Take, for instance, the critically acclaimed Creative Zen Vision:M, with a rated battery life of up to 14 hours for audio and 4 hours for video. CNET tested it at nearly 16 hours, with MP3s–impressive indeed. Upon playing back only WMA subscription tracks, the Vision:M scored at just more than 12 hours. That’s a loss of almost 4 hours, and you haven’t even turned the backlight on yet.

We found similar discrepancies with other PlaysForSure players. The Archos Gmini 402 Camcorder maxed out at 11 hours, but with DRM tracks, it played for less than 9 hours. The iRiver U10, with an astounding life of about 32 hours, came in at about 27 hours playing subscription tracks. Even the iPod, playing back only FairPlay AAC tracks, underperformed MP3s by about 8 percent.

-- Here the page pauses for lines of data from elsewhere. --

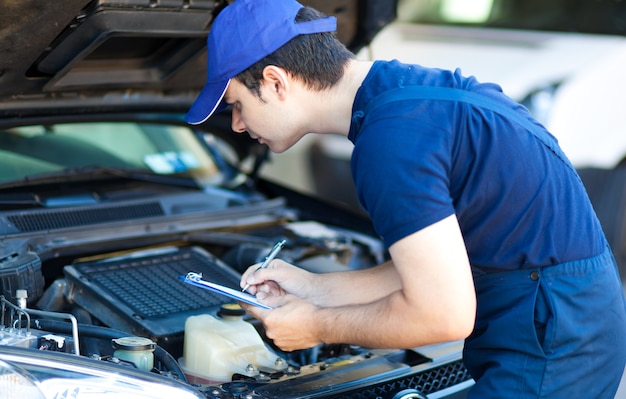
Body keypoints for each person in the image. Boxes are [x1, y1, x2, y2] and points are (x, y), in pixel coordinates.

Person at [185, 0, 626, 397]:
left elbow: (443, 316)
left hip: (552, 342)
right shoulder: (406, 96)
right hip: (573, 316)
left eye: (235, 104)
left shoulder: (390, 143)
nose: (238, 125)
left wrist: (314, 325)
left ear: (276, 82)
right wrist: (314, 288)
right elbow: (428, 269)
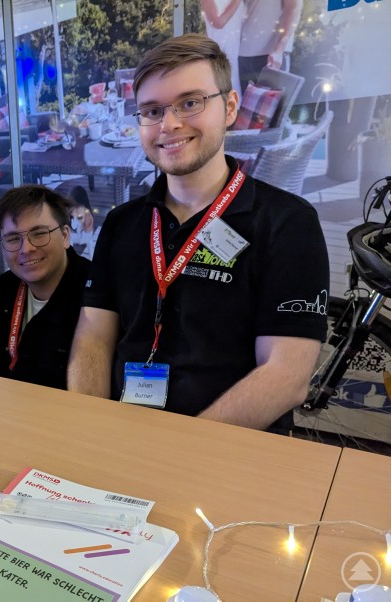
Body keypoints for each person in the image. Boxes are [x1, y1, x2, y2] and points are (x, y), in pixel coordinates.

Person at [67, 34, 328, 431]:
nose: (169, 124)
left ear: (229, 108)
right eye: (152, 111)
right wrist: (92, 430)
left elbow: (285, 377)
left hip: (228, 452)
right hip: (124, 439)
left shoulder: (287, 222)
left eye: (189, 103)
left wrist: (182, 450)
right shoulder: (122, 223)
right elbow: (93, 340)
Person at [0, 185, 89, 389]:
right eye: (13, 238)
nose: (27, 248)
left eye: (39, 234)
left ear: (66, 236)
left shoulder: (97, 295)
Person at [238, 0, 302, 92]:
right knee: (242, 105)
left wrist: (279, 50)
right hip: (243, 54)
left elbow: (293, 8)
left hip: (270, 56)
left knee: (271, 105)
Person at [201, 0, 245, 101]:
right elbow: (218, 23)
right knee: (223, 93)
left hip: (236, 51)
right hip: (221, 52)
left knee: (233, 95)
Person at [68, 185, 101, 261]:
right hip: (71, 235)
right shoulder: (69, 222)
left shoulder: (87, 216)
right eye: (72, 217)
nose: (74, 221)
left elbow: (89, 241)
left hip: (85, 230)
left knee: (89, 240)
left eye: (79, 217)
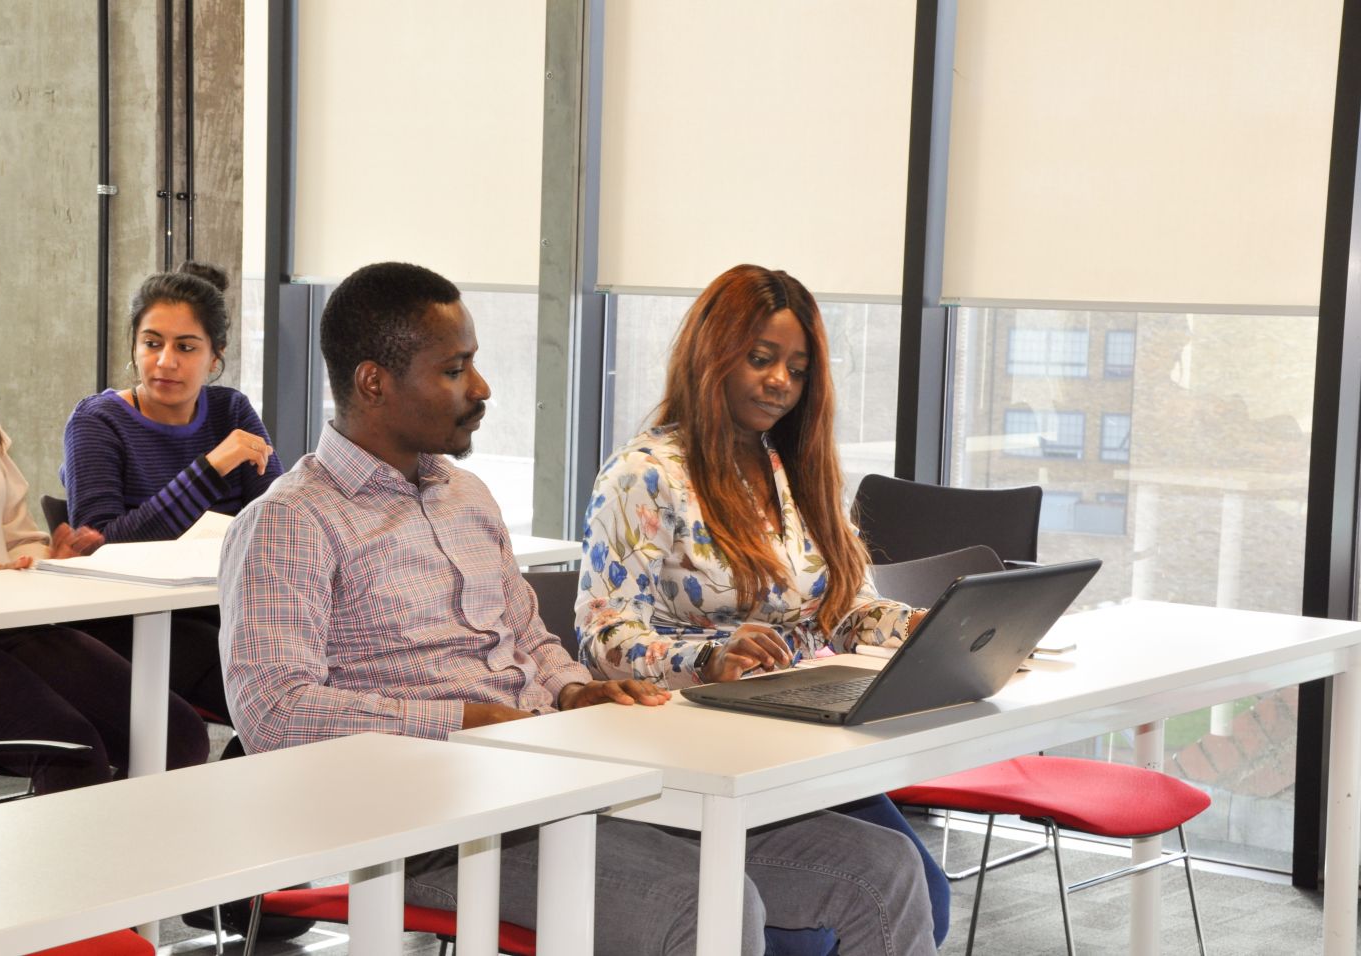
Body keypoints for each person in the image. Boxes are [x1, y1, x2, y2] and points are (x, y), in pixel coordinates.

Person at [219, 261, 937, 956]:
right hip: (433, 821)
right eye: (454, 369)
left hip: (553, 777)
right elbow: (275, 712)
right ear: (373, 384)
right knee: (709, 904)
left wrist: (573, 687)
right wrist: (469, 724)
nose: (483, 386)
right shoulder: (293, 520)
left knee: (886, 874)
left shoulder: (466, 497)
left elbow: (531, 637)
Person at [577, 263, 949, 945]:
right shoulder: (645, 474)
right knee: (884, 891)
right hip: (695, 748)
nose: (781, 381)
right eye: (760, 359)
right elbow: (605, 641)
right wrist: (711, 658)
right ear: (710, 353)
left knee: (926, 891)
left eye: (797, 368)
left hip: (798, 733)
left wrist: (928, 630)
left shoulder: (789, 466)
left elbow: (844, 609)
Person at [0, 258, 209, 792]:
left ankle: (138, 865)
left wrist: (47, 554)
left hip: (13, 622)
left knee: (178, 736)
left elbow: (16, 532)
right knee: (75, 750)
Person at [61, 262, 280, 723]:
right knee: (282, 701)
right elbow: (102, 544)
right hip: (128, 621)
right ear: (134, 345)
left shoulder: (231, 410)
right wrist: (211, 467)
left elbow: (276, 525)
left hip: (226, 607)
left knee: (327, 679)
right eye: (152, 343)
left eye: (186, 347)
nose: (165, 362)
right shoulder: (98, 421)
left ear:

In other words, you pay between 8 and 25% of your battery life for the privilege of not being able to listen to your music where ever you want… now that’s customer service!

(Thanks to Nerfduck for the link!)

Update 3/23/06: Some folks are pointing out that comparing WMA or AAC format with DRM to MP3 isn’t a fair test since it conflates the effect of DRM with the effect of the format itself (a fair test would be to compare WMA with DRM to the same files without DRM). And Ed Felten at Freedom to Tinker comments that regardless of whether the test compares apples to oranges, wouldn’t it be nice if we could choose which fruit we wanted to eat?